___ Selected text ___
6 Summary and discussion

In this paper, rank-based procedures were introduced for the selection, estimation and validation of dependence structures for run-off triangles of property and casualty insurance claim data. The approach was illustrated using data from six lines of business of a large Canadian insurance company. Two hierarchical approaches were considered for modeling the pairwise dependence between different lines of business, i.e., fully nested Archimedean copulas and a copula-based risk aggregation model.
As simple and convenient as the nested Archimedean copula model may seem, its implementation raises more issues than one might anticipate initially. The success of this approach hinges on the choice of hierarchy and Archimedean generators at each of its levels. In principle, different Archimedean generators could be used throughout the structure, but the conditions required to ensure that the construction is valid are not always easy to verify. As there is no selection technique for generators, practitioners typically assume that they are all from the same parametric family \(\varphi _\theta \). In the latter case, conditions for the validity of the nested copula typically boil down to the constraint \(\theta _1\ge \cdots \ge \theta _d\); see, e.g., [20].
___
Study questions
• a. According to the summary section, how many lines of business supplied the data used to illustrate the approach?
• b. Please print the stretch of the summary section from "In this paper, rank-based" through "risk aggregation model.".
• c. Write what follows the last sentence of the summary section on copula models for insurance claim data.
___ Information supplied ___
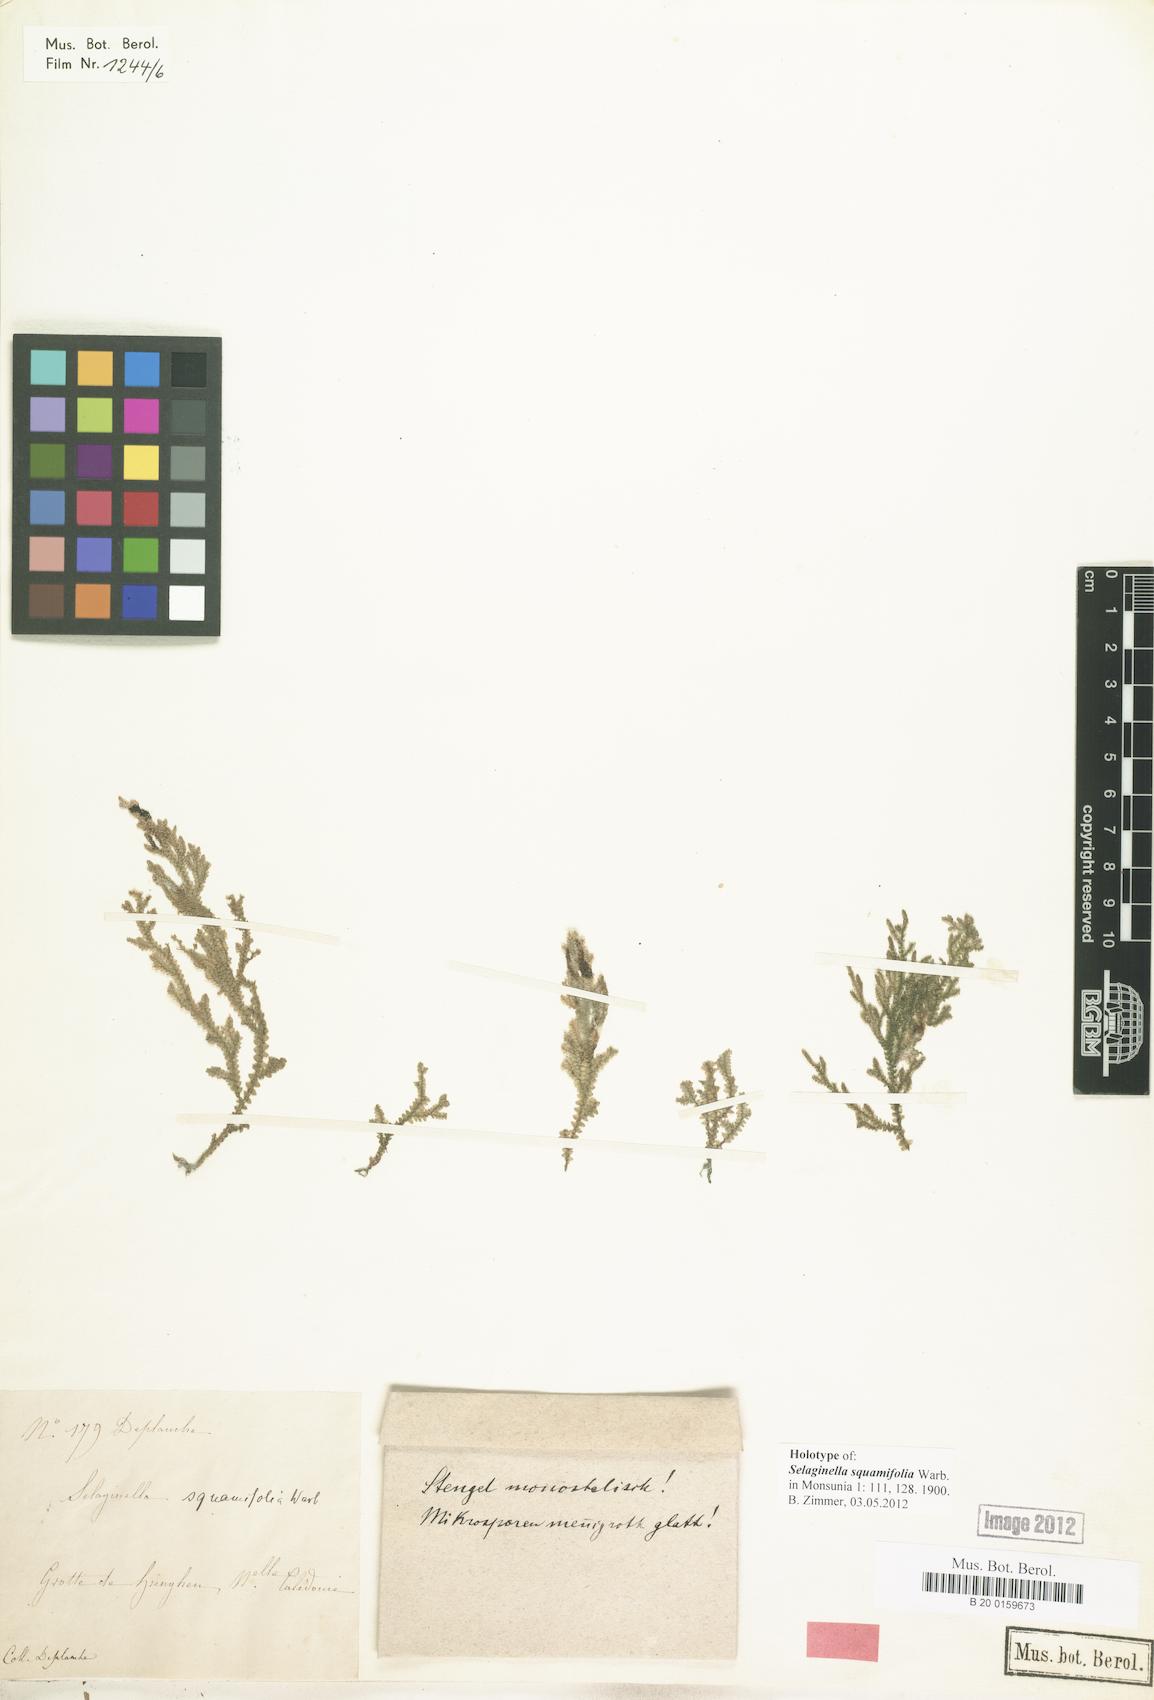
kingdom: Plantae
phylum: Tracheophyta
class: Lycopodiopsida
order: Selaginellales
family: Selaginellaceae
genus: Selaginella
___
___ Information supplied ___
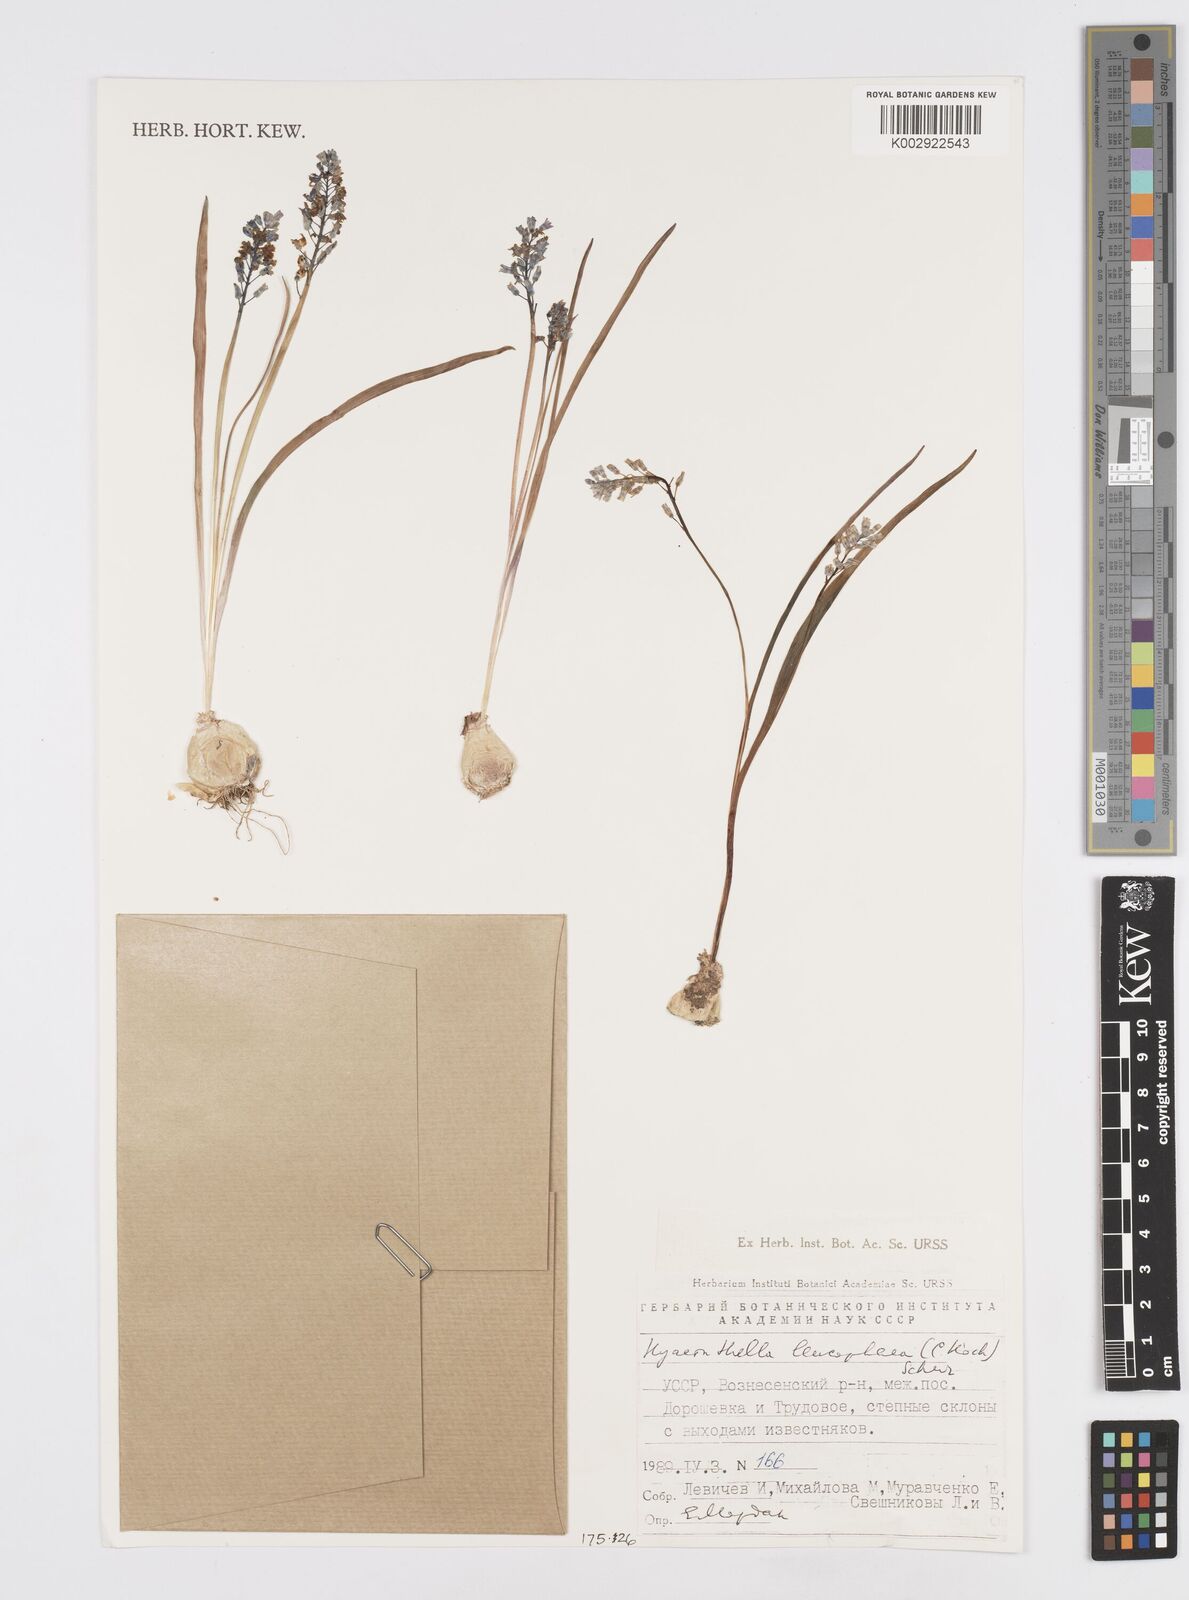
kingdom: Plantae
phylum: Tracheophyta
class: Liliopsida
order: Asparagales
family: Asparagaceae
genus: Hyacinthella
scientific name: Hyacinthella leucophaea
___
___ Information supplied ___
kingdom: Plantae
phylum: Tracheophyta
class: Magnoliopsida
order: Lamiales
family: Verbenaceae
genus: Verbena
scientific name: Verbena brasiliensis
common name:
___
Answers given
• a. Six lines of business of a large Canadian insurance company.

• b.
In this paper, rank-based procedures were introduced for the selection, estimation and validation of dependence structures for run-off triangles of property and casualty insurance claim data. The approach was illustrated using data from six lines of business of a large Canadian insurance company. Two hierarchical approaches were considered for modeling the pairwise dependence between different lines of business, i.e., fully nested Archimedean copulas and a copula-based risk aggregation model.

• c.
As illustrated in the present paper, the use of the same generator throughout a fully nested Archimedean copula model has strong implications on the dependence structure. In particular, each variable is linked by the same bivariate copula to any variable appearing in a lower level of the hierarchy and, therefore, shares the same dependence characteristics with all of them in terms of symmetry, tail dependence, etc. In addition, the conditions stated in Eq. (1) are not only restrictive, but are also problematic for the parametric bootstrap. Indeed, when a bootstrap sample leads to unconstrained estimates \(\hat{\theta }_1,\ldots ,\hat{\theta }_d\) such that \(\hat{\theta }_1\ge \cdots \ge \hat{\theta }_d\) fails, one or more of the constrained parameter estimates end up being equal to 0. When this happens repeatedly, the dependence between the LOBs is underestimated. Thus, it is still unclear that this model can be used in a parametric bootstrap procedure to obtain the predictive distribution of unpaid losses, due to the optimization problem that is not standard.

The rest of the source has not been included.